(Items from a dataset)
—————

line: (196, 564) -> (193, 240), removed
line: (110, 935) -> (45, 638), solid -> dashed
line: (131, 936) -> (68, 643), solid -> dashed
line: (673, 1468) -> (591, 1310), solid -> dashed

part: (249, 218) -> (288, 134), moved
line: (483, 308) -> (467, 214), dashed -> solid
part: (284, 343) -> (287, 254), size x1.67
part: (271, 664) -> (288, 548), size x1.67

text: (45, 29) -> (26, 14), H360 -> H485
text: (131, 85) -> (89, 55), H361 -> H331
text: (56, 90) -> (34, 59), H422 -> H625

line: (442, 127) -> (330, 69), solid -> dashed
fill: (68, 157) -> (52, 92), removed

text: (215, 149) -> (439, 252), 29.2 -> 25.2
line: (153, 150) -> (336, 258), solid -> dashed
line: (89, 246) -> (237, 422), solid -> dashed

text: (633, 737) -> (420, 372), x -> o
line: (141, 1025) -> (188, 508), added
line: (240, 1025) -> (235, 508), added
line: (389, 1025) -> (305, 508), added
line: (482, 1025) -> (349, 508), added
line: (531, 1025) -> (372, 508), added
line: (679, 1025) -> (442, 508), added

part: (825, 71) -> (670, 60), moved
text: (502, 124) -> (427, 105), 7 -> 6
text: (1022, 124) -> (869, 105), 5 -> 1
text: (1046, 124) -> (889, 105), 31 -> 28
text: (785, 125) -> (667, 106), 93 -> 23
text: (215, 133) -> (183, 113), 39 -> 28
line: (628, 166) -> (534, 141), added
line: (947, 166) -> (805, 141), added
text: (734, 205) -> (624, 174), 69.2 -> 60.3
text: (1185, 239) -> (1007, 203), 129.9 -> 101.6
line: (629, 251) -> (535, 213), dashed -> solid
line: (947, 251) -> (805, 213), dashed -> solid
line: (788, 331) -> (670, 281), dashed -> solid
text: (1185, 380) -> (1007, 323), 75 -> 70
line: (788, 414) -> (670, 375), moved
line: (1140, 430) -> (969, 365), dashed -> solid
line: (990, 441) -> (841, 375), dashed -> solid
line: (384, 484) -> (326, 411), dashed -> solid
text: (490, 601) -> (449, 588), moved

—————

Your answer should consist of all lines above that include the string "added".

__EXERCISE RESULT__.
line: (141, 1025) -> (188, 508), added
line: (240, 1025) -> (235, 508), added
line: (389, 1025) -> (305, 508), added
line: (482, 1025) -> (349, 508), added
line: (531, 1025) -> (372, 508), added
line: (679, 1025) -> (442, 508), added
line: (628, 166) -> (534, 141), added
line: (947, 166) -> (805, 141), added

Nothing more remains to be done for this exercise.